Além disso, acrescentou que os agentes estavam operando em um ambiente difícil, tentando garantir a segurança dos migrantes enquanto procuravam possíveis contrabandistas.
Uma nova crise de fronteira
A situação representa um novo desafio político e humanitário para o governo do presidente Joe Biden, que prometeu ser mais “humano” com os migrantes e aqueles que buscam asilo do que seu antecessor republicano, Donald Trump.
Apesar das últimas crises que atingiram o Haiti — o assassinato do presidente Jovenel Moïse e o terremoto que devastou o sudoeste do país — a grande maioria dos haitianos na fronteira com os Estados Unidos deixou seu país há anos, desde o terremoto de 2010, segundo o BBC Monitoring, departamento da BBC que coleta e analisa notícias da imprensa em todo o mundo.
O tremor devastou a nação caribenha, matando 200 mil pessoas e desabrigando milhares.
Eles moram e trabalham na América do Sul há algum tempo, em países como o Brasil ou o Chile.
Nos dois últimos dias, 560 haitianos foram enviados de volta ao Haiti. No entanto, milhares ainda permanecem no acampamento do Texas, informou a agência de notícias EFE.
Só nesta segunda-feira (20/9), foram 233 deportados, sendo 45 crianças e 45 mulheres. Quase todas as mulheres deportadas tinham um filho ou bebê nos braços.
Além dos já deportados, mais de 6 mil haitianos foram transferidos para outros centros de processamento de imigração, segundo as autoridades dos EUA, e devem ser deportados.
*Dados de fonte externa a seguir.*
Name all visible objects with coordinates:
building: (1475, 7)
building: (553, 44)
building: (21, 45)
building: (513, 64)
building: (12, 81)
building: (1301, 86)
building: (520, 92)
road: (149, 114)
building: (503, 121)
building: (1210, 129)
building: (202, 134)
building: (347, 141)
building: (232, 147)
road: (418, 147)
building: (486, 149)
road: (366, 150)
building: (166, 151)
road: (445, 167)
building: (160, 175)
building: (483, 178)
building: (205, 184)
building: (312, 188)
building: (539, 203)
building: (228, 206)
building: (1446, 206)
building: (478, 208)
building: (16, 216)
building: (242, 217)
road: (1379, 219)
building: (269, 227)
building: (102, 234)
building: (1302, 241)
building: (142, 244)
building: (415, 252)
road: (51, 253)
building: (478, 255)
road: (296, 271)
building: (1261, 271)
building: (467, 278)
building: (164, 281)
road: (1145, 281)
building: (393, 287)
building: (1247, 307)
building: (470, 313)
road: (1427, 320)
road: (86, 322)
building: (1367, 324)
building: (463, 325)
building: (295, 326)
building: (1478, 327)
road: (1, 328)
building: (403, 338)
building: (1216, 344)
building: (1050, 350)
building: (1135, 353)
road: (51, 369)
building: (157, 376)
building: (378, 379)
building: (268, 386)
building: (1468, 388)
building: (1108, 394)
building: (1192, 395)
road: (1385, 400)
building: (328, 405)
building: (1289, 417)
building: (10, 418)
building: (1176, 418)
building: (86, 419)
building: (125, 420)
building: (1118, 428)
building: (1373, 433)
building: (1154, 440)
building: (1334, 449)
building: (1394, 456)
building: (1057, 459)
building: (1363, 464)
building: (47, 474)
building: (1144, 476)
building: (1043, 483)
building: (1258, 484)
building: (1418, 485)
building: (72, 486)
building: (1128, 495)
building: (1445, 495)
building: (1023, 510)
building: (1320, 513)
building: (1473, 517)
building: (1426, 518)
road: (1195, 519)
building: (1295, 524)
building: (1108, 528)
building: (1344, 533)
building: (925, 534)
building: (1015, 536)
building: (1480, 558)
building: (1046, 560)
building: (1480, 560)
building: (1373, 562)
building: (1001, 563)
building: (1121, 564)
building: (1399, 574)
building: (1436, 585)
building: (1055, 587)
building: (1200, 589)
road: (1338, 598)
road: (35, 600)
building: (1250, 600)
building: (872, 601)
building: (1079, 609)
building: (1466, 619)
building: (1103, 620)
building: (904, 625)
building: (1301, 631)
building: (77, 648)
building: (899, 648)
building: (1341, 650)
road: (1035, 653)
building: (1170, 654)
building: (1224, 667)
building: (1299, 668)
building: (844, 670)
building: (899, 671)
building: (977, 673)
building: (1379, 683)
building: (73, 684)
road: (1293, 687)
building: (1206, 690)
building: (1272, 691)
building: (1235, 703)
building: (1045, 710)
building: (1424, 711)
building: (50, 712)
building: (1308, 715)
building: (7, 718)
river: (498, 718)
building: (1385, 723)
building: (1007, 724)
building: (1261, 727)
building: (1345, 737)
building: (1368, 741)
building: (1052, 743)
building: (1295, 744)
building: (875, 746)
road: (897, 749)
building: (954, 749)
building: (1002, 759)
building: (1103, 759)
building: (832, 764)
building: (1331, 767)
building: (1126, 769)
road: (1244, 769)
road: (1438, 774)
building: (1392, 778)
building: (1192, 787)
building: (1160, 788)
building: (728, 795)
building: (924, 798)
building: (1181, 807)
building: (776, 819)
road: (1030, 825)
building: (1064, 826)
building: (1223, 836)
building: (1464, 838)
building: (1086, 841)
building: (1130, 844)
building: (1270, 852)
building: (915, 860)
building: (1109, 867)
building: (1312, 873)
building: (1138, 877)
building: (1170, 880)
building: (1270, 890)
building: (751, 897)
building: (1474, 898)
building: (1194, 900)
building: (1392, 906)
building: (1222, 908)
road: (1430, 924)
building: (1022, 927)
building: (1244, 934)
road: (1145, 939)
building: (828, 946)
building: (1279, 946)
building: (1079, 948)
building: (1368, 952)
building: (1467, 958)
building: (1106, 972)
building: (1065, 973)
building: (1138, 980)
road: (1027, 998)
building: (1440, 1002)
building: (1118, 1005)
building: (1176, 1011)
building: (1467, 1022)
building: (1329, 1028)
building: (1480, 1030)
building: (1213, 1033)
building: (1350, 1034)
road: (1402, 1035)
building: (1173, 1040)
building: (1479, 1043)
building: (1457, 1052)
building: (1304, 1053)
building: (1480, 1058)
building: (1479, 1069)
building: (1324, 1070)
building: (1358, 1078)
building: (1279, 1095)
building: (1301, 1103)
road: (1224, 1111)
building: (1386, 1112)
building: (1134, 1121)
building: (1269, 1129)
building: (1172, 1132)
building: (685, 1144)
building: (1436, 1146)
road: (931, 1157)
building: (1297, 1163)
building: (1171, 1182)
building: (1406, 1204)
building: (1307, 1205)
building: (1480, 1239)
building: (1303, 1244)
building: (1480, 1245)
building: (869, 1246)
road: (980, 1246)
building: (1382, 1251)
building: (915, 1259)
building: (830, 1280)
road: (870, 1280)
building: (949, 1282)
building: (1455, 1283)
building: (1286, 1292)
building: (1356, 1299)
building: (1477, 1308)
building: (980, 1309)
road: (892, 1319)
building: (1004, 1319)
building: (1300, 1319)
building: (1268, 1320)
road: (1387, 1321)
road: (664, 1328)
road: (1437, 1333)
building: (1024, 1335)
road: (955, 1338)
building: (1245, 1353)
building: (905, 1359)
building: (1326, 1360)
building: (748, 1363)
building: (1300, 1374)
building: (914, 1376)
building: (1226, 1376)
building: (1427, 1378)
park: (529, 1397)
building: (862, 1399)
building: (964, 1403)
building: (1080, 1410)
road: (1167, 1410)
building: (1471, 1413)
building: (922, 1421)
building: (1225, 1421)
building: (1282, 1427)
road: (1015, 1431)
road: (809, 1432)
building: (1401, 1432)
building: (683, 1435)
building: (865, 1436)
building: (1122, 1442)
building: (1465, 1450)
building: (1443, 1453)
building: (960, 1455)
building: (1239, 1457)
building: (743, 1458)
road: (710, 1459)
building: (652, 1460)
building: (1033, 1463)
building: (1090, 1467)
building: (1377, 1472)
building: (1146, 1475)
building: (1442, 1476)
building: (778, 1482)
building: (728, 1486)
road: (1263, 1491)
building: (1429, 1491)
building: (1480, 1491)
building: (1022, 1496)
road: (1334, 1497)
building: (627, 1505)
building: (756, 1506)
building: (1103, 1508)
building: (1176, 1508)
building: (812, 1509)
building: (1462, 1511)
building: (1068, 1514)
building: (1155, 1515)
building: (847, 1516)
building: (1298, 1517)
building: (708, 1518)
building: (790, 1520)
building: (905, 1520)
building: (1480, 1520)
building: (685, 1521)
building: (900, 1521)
Sob a ponte de fronteira em Del Rio, Texas, os haitianos alegaram que foram maltratados por agentes de fronteira dos EUA.
“Eles tratavam os haitianos como ladrões. Os haitianos não são ladrões, mas pessoas em busca de uma vida melhor. Eles não tratavam as pessoas de outras nações dessa maneira. É racismo”, disse uma mulher de 30 anos à EFE, que garantiu que vivia em Cabo Haitiano.
Miroff, do The Washington Post, disse que a área sob a ponte parecia “uma pequena cidade, com sua própria economia emergente, frequentemente focada em alimentos”.
Brasileiros
A situação dos brasileiros não é muito diferente. Na semana passada, a patrulha de fronteira da Setor Yuma, responsável pelo sudeste do estado americano do Arizona, anunciou a detenção de 140 brasileiros.
“Agentes da Patrulha de Fronteira detiveram um grupo de 140 migrantes brasileiros nesta manhã. Até o momento, neste mês, os agentes se depararam com uma média diária de mais de 600 migrantes, um aumento de mais de 2.000% em relação ao ano passado”, escreveu Chris T. Clem, chefe da Patrulha de Fronteira do Setor Yuma, em sua conta pessoal no Twitter.
Segundo ele, o grupo foi flagrado por operadores de câmeras de segurança. Em seguida, se entregou a agentes.
Dados do órgão de Alfândega e Proteção de Fronteiras dos EUA revelam que o número de brasileiros cruzando ilegalmente a fronteira sul dos EUA bateu recorde ao longo dos últimos dez meses. De outubro de 2020 a agosto deste ano, 46.410 brasileiros foram detidos — seis vezes mais do que um período semelhante anterior.
Só em agosto, 9.098 tentaram a travessia, a maior marca desde o início do ano fiscal de 2021 (que vai de 1º de outubro de 2020 a 30 de setembro de 2021).